** EXTRAIT CHOISI **
«Les révélations récentes sur la violation massive de données par Uber, qui a résulté dans le vol d’informations concernant quelque 60 millions d’utilisateurs et conducteurs, sont un bon exemple des défis pour la vie privée auxquels nous faisons face à l’âge numérique», selon la commissaire européenne à la Justice Vera Jourova.

Piratage massif de données : Uber jugé «irresponsable»

BRUXELLES - La Commission européenne a jugé jeudi «irresponsable» la gestion par Uber des données de ses clients et chauffeurs, victimes d’un piratage massif sur lequel les autorités de protection de la vie privée de l’UE ont décidé de coordonner leurs enquêtes.

«Les révélations récentes sur la violation massive de données par Uber, qui a résulté dans le vol d’informations concernant quelque 60 millions d’utilisateurs et conducteurs, sont un bon exemple des défis pour la vie privée auxquels nous faisons face à l’âge numérique», a estimé la commissaire européenne à la Justice Vera Jourova lors d’une conférence de presse à Bruxelles.

«Uber a attendu plus d’un an avant d’informer le public et ses consommateurs de cette faille», a regretté Mme Jourova, ajoutant qu’une nouvelle régulation européenne, entrant en vigueur en mai 2018, «permettra de répondre de façon adéquate à un tel comportement irresponsable».

La société de location de voitures avec chauffeur (VTC) avait révélé la semaine dernière un piratage survenu à la fin 2016 concernant 57 millions d’utilisateurs et qu’elle avait tenu secret jusqu’ici.
Selon des sources proches du dossier, Uber aurait versé 100 000 dollars aux hackers afin qu’ils ne divulguent pas cet incident et détruisent les informations collectées.


Uber a attendu plus d’un an avant d’informer le public et ses consommateurs de cette faille», a regretté Mme Jourova, ajoutant qu’une nouvelle régulation européenne, entrant en vigueur en mai 2018, «permettra de répondre de façon adéquate à un tel comportement irresponsable.
Vera Jourova, commissaire européenne à la Justice

Les noms d’utilisateurs, leurs adresses email et numéros de téléphone mobile ont été subtilisés, avait indiqué le nouveau PDG du groupe Dara Khosrowshahi, ainsi que les noms et numéros de permis de conduire des chauffeurs d’Uber.

La société - qui avait déjà été victime d’un piratage en 2014, également tu à l’époque - a affirmé que les numéros de cartes et comptes bancaires, les numéros de sécurité sociale et les dates de naissance de ses clients n’avaient toutefois pas été volés.

Ce piratage a immédiatement conduit outre-Atlantique à l’ouverture d’une enquête contre Uber, par le procureur de l’État de New York, Eric Schneiderman, ainsi que celui du Connecticut, George Jepsen.

En Europe, plusieurs autorités nationales de protection de données ont également ouvert des enquêtes.

Au Royaume-Uni, où 2,7 millions d’utilisateurs d’Uber sont concernés, la société a été mise en cause par le vice-commissaire à l’Information James Dipple-Johnstone, qui a fait part de ses «énormes préoccupations concernant sa protection des données et son éthique».

Mercredi, le G29, qui réunit les autorités des différents États membres de l’UE, a annoncé qu’un groupe de travail dirigé par la CNIL (Commission nationale informatique et liberté) néerlandaise avait été constitué pour coordonner les enquêtes ouvertes par ses homologues française, italienne, espagnole, belge, allemande et britannique. Uber a en effet un siège pour l’Europe à Amsterdam.

** DONNÉES DE L'EXERCICE **

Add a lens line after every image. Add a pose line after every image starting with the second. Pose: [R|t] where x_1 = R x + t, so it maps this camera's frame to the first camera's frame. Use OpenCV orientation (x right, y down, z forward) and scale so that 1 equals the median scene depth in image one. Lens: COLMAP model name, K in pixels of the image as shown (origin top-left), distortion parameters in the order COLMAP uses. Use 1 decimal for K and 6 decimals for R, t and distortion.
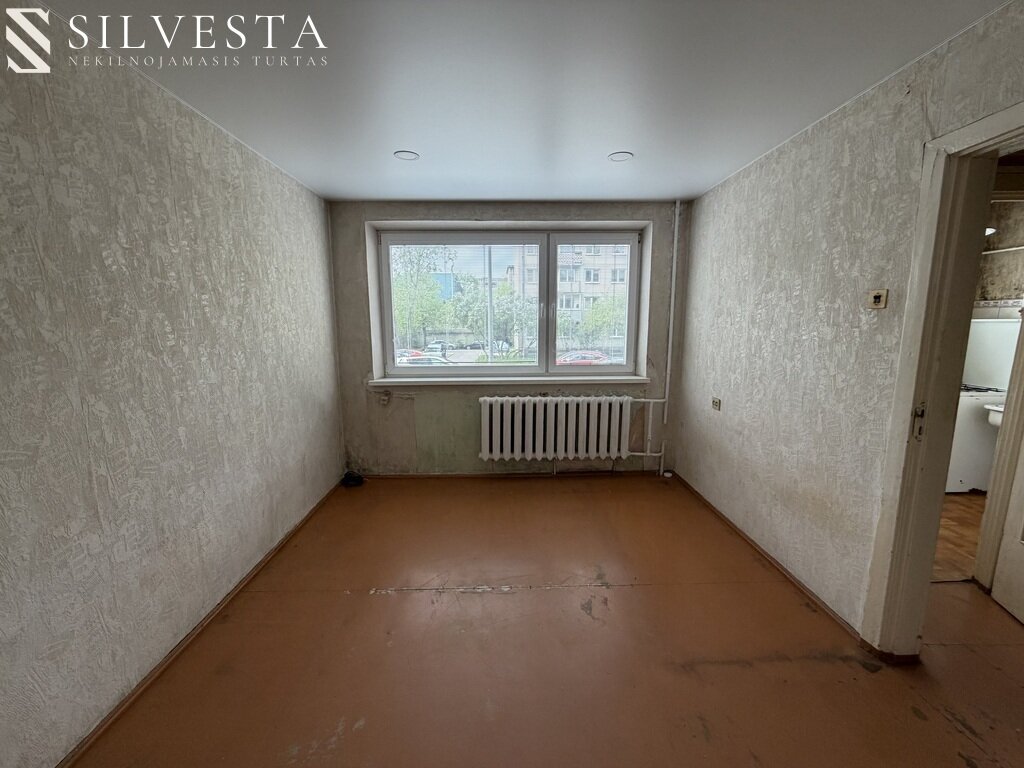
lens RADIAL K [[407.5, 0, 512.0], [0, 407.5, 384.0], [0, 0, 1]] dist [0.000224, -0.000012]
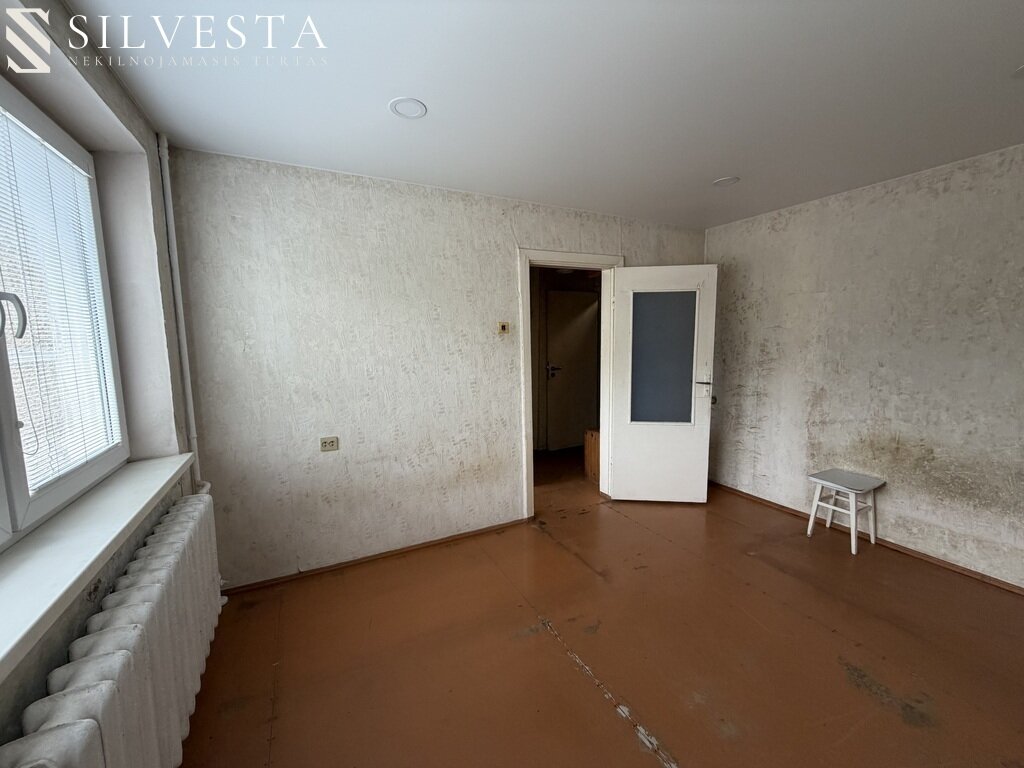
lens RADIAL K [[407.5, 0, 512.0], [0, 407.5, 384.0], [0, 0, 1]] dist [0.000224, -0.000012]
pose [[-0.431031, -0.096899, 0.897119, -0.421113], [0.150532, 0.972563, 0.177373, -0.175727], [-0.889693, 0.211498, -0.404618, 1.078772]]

** CONSIGNES **
1) D'après l'article, combien d'utilisateurs d'Uber sont concernés au Royaume-Uni ?
2) Recopiez le passage de l'article qui va de « Les noms d’utilisateurs, leurs » jusqu'à « pas été volés. ».
La liste fournie est un matériau indépendant de l'article.

** CORRIGÉ **
1) 2,7 millions d'utilisateurs.

2)
Les noms d’utilisateurs, leurs adresses email et numéros de téléphone mobile ont été subtilisés, avait indiqué le nouveau PDG du groupe Dara Khosrowshahi, ainsi que les noms et numéros de permis de conduire des chauffeurs d’Uber.

La société - qui avait déjà été victime d’un piratage en 2014, également tu à l’époque - a affirmé que les numéros de cartes et comptes bancaires, les numéros de sécurité sociale et les dates de naissance de ses clients n’avaient toutefois pas été volés.